Thomas Jefferson got it right
Published August 16, 2018
by Peg O'Connell, political analyst and NC SPIN panelist, August 16, 2018.
I was never a real journalist. I took a few journalism classes, wrote for my high school and college newspapers and write the occasional news release for a client or a friend in need. But I was never the type of professional journalist who commits his or her life to the pursuit of truth, brining information to the people so that they may make the informed decisions so essential to the operation of our representative form of government. These are the real pros and I salute them.
I am grateful for their innate curiosity and dedication and for their willingness to stick their necks out and be willing to question the powerful and hold them to account. I was grateful (although not always happy) for them even when they wrote or broadcast uncomplimentary things about my late husband, Insurance Commissioner Jim Long. Jim was a good public servant and he had a thick skin. He could take it because he understood the important role that journalism plays in maintaining our democracy.
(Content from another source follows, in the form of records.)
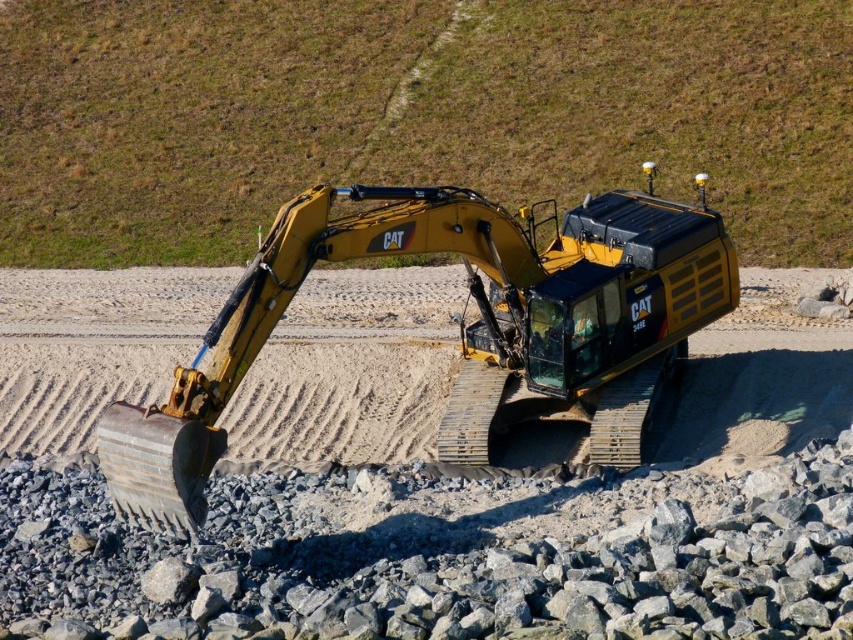
Question: Which is nearer to the yellow metallic tractor at center?

Choices:
 (A) yellow rubber tracks at center
 (B) gray gravel at lower center

Answer: (B)

Question: Can you confirm if yellow rubber tracks at center is bigger than yellow metallic tractor at center?

Choices:
 (A) no
 (B) yes

Answer: (B)

Question: Among these objects, which one is nearest to the camera?

Choices:
 (A) yellow metallic tractor at center
 (B) yellow rubber tracks at center

Answer: (A)

Question: Can you confirm if yellow rubber tracks at center is positioned below yellow metallic tractor at center?

Choices:
 (A) yes
 (B) no

Answer: (B)

Question: Can you confirm if gray gravel at lower center is smaller than yellow metallic tractor at center?

Choices:
 (A) yes
 (B) no

Answer: (A)

Question: Which point is closer to the camera taking this photo?

Choices:
 (A) (189, 577)
 (B) (485, 202)
 (C) (529, 8)

Answer: (A)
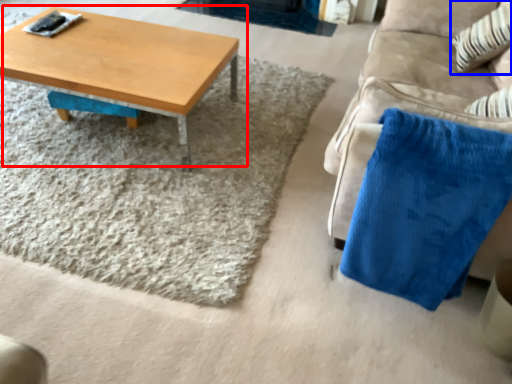
Question: Which object appears farthest to the camera in this image, coffee table (highlighted by a red box) or throw pillow (highlighted by a blue box)?

Choices:
 (A) coffee table
 (B) throw pillow

Answer: (B)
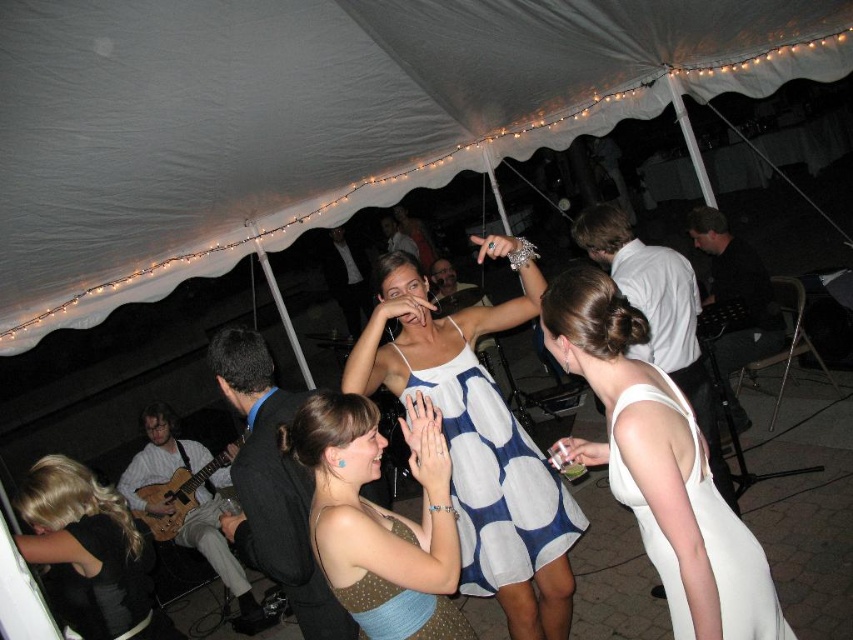
Question: Is polka dot dress at center thinner than black leather jacket at lower left?

Choices:
 (A) no
 (B) yes

Answer: (A)

Question: Which object is closer to the camera taking this photo?

Choices:
 (A) black leather jacket at lower left
 (B) blue dotted fabric dress at center

Answer: (B)

Question: Is the position of white fabric canopy at upper center more distant than that of blue dotted fabric dress at center?

Choices:
 (A) no
 (B) yes

Answer: (B)

Question: Which object is farther from the camera taking this photo?

Choices:
 (A) blue dotted fabric dress at center
 (B) white dotted fabric dress at center

Answer: (B)

Question: From the image, what is the correct spatial relationship of polka dot dress at center in relation to white satin dress at lower right?

Choices:
 (A) right
 (B) left

Answer: (B)

Question: Which point is farther to the camera?

Choices:
 (A) (73, 588)
 (B) (439, 376)
 (C) (672, 612)

Answer: (B)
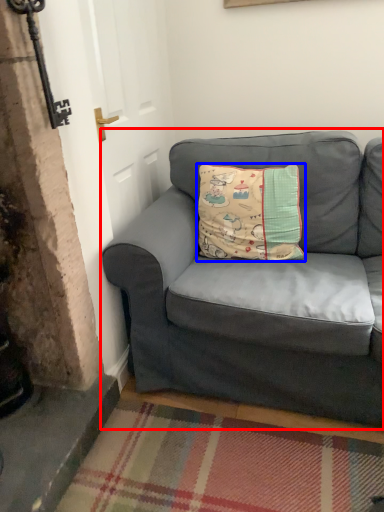
Question: Which of the following is the closest to the observer, studio couch (highlighted by a red box) or pillow (highlighted by a blue box)?

Choices:
 (A) studio couch
 (B) pillow

Answer: (A)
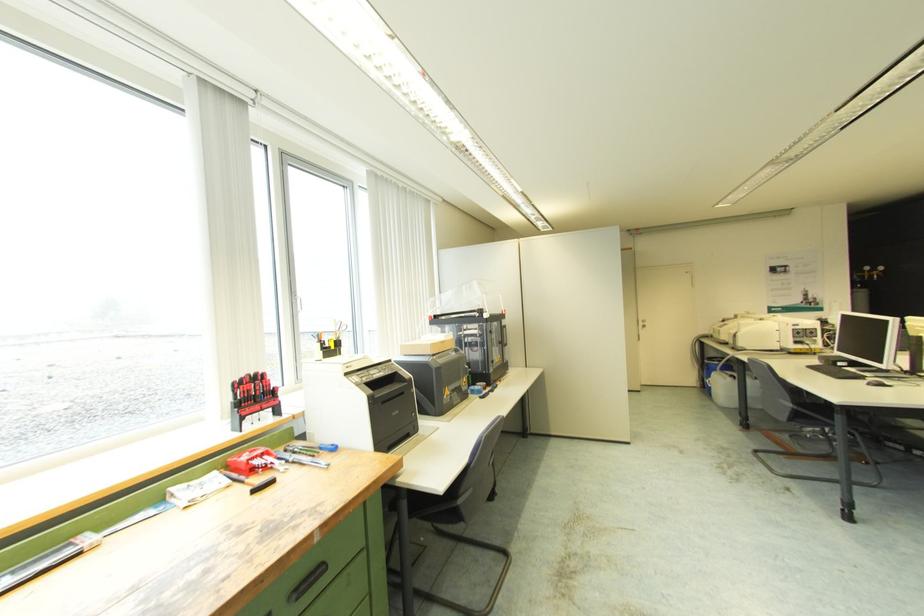
Find the location of `red plastic tool case`. red plastic tool case is located at coordinates (252, 461).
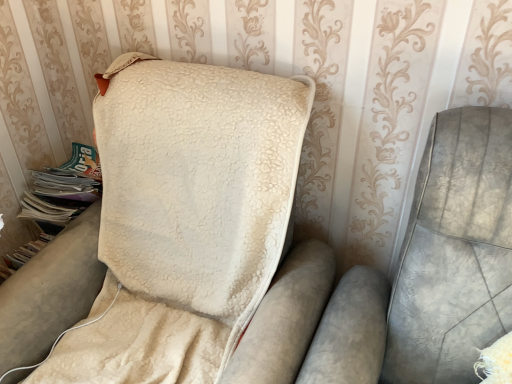
Question: Can you confirm if green paper magazine at left is positioned to the right of beige fleece blanket at center?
Today is the day that newspaper editorial writers across the county are pushing back against our current chief executive’s attacks on the free press. I want to add my voice to theirs and to the chorus of Americans who believe strongly in the First Amendment and to the absolute need for a robust and vigilant media as a check on power.
Thomas Jefferson, our third president said that if he had to choose between “a government without newspapers or newspapers without a government, I should not hesitate a moment to prefer the latter.” I agree with Mr. Jefferson. He is one chief executive that got it right.
Thank you to all of you in the Fourth Estate.
August 16, 2018 at 6:08 pm
charlie parker says:
Dear Peg. Your wrote a great article... I muttered a few choice words to myself about that dingbat insurance commissioner...I'm sure if he heard them he'd chuckle. But he saw who he was... He was an employee and servant of the people.. He saw that it was important for the people to have a free press to haunt him and call him out from time to time. He probably was big enough to say someone else was right and he was wrong. I've got to take back those choice words now...after reading your words.
Thanks
Charlie Parker
August 17, 2018 at 4:41 pm
Bennie Spencer says:
TJ never expected the "Free Press" to make up news, and/or put their
views in lieu of the true words spoken.